By Edward M. Bury, APR (aka The PRDude)\
Last month’s “travelogue” post of Vancouver, a gem of a city in British Columbia, Canada, demonstrated in photos and captions just what an awesome, modern metropolis evolved from what was a logging outpost and the western terminal of the Canadian transcontinental railroad.
Here, I’ll share three short observations gained from our eight days exploring the city, its waterfront areas and neighborhoods.
1. Respect for the Environment. From just about every corner in Vancouver, one is treated to a view of something pleasurable. Whether it was the mountains to the north, the water along Burrard Inlet or False Creek or even the so-called “built environment” developed by man, we were enamored just looking around.
And, the forested masterpiece — Stanley Park — even maintained its grandeur with a the four-lane Causeway running through it. What’s more, people had great respect for their surroundings: We saw very little litter and very little graffiti.

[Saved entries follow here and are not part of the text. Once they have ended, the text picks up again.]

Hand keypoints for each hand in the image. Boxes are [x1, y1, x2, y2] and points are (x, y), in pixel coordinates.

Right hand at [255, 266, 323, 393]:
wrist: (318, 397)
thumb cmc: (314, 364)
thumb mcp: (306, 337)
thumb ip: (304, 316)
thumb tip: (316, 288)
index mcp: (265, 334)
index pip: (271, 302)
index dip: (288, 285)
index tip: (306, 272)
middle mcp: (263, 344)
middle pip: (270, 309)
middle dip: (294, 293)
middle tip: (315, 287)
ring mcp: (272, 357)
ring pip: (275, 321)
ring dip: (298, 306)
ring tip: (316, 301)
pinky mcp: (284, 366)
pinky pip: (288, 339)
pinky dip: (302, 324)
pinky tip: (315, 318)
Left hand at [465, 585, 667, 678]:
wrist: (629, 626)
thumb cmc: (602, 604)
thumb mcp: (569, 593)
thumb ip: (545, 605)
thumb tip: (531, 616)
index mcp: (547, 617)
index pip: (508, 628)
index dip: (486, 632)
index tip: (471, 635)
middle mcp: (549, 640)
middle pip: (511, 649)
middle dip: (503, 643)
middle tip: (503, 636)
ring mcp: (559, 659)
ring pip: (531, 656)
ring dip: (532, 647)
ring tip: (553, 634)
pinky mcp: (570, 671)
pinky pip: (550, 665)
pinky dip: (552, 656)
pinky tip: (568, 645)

As for crime: We saw none, read about none or experienced none.
2. Diversity Works. Yes, Vancouver has the obligatory Chinatown, but it’s adjacent to a kind of “skid row” and there’s not a lot to see. To get a flavor of just how diverse the city has become, visit, the neighborhoods like West End and Kitsilano.

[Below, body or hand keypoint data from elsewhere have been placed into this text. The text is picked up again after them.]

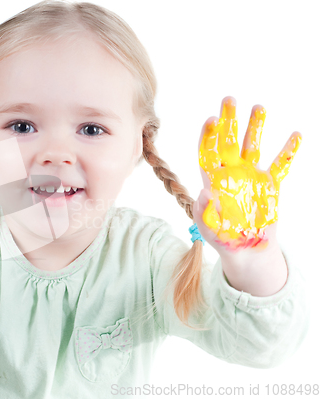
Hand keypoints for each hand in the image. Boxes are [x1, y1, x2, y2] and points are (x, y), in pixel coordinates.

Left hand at [192, 96, 300, 252]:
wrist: (245, 248)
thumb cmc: (221, 237)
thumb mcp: (207, 226)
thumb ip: (203, 211)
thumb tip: (203, 193)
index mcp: (213, 180)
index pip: (208, 153)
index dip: (209, 137)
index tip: (212, 119)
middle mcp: (231, 172)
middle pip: (229, 141)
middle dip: (229, 120)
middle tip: (229, 99)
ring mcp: (251, 176)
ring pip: (253, 146)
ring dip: (255, 127)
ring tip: (259, 107)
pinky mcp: (270, 185)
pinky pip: (280, 165)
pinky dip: (288, 151)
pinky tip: (295, 134)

Everywhere we found people, businesses and restaurants of all kinds — all living and working in apparent harmony. Along Davie Street in the heart of the LGBT community, the crosswalk pavement markers at Bute Steet were in a rainbow pattern. And, Native Americans or descendants of the First Nation are remembered and respected.
3. What’s Left of Vancouver’s Architectural History? In researching Vancouver, I learned the city was destroyed by a fire in 1886, just a few years after fire destroyed much of my home city of Chicago. And, like the people of Chicago, the citizens of Vancouver rebuilt a new, better, more modern city.
But strolling through the Coal Harbour and West End neighborhoods, there was little left of traditional neighborhoods of single family homes. Our wonderful apartment, in a tower 30 stories tall, more than likely replaced several much more modern structures. This Facebook site — ” a lament for, and celebration of, the vanishing character homes in Vancouver” — even chronicles homes leveled to build more dense properties.
Perhaps the ideal weather — 80s by day with lots of sun — just added to our enjoyment of Vancouver. But we think the city would have made lasting memories even if it rained much of the time.
The week after we returned to Chicago, it did.